Abstract: Unfavorable weather can significantly impact the production and provision of agriculture-based biomass feedstocks such as Miscanthus and switchgrass. This work quantified the impact of regional weather on the feedstock production systems using the BioFeed modeling framework. Weather effects were incorporated in BioFeed by including the probability of working day (pwd) parameter in the model, which defined the fraction of days in a specific period such as two weeks that were suitable for field operations. Model simulations were conducted for Miscanthus and switchgrass for values of pwd between 20 and 100% and intended biorefinery capacities between 1000 and 5000 Mg d–1; and the impact on total cost and farm machinery requirements was quantified. Results indicated that using production and provision systems designed assuming 100% pwd for lower pwd values increased the cost exponentially by up to 64% for Miscanthus and 85% for switchgrass. It also decreased the supportable biorefinery capacity for the collection region by up to 60%. If the systems were instead optimized for specific values of pwd, the original biorefinery capacity was maintained and the total cost increase was less than 5%. The resulting optimal systems required up to 40% higher investment in farm machinery. For Illinois, production systems designed for regional pwd values required a 34% increase in farm machinery investment for Miscanthus while only a 12% increase for switchgrass. Initiating Miscanthus harvesting in November instead of January reduced the farm machinery investment increase to 17%, which suggests that such an alternative should be rigorously evaluated.

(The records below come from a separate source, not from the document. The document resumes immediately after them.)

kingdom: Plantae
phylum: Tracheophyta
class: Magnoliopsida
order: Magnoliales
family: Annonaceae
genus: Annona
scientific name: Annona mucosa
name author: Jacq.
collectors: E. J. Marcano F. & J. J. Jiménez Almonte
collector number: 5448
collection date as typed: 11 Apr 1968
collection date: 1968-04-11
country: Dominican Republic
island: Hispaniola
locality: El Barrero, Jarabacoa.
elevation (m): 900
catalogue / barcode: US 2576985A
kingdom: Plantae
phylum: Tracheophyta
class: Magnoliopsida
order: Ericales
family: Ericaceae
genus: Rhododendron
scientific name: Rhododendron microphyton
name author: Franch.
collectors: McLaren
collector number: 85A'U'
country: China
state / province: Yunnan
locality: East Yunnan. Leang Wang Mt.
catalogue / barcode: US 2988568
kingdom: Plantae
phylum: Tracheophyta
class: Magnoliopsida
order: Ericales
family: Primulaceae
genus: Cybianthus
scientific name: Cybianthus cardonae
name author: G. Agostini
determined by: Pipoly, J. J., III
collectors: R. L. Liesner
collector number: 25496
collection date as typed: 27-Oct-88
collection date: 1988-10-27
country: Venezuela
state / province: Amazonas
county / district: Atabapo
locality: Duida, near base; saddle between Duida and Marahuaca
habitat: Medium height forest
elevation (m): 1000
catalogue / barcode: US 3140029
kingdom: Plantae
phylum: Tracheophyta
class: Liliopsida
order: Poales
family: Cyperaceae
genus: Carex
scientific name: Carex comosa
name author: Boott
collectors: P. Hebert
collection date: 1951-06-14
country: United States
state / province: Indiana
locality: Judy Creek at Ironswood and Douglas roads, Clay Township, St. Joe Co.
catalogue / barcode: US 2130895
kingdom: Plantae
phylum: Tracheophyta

Abstract: Distributed storage and pre-processing of biomass feedstock at satellite storage locations (storage
depots) has been proposed in literature to reduce costs and improve efficiency of the supply system. The performance of such a system, however, has not yet been rigorously quantified and compared with conventional alternatives. This work presents such an analysis using the BioFeed optimization model. BioFeed is a system-level model that optimizes the important feedstock production activities and determines the optimal system configuration on a regional basis. The BioFeed model was first modified to enable modeling of mechanical pre-processing, such as pelletization and grinding, at the input or the output of storage facilities, which can be mandatory or optional. The model was used to study different Miscanthus production scenarios in southern Illinois. The results showed that making storage pre-processing mandatory increased the total cost by up to 16–53% as compared to the base case. However, it reduced the farmers’ share of the total cost by up to 13–39%. The exact values depended on the particular pre-processing technology and scenario modeled. The most cost-effective system consisted of a combination of pre-processing on the farms as well as at the storage facilities. The study recommended that biomass output from a hammer mill should be the biorefinery delivery specification; the hammer mills should be installed at the input of the storage facilities, but pre-processing at the storage facility should be optional. This led to the minimum total cost of 46.4 $ Mg−1.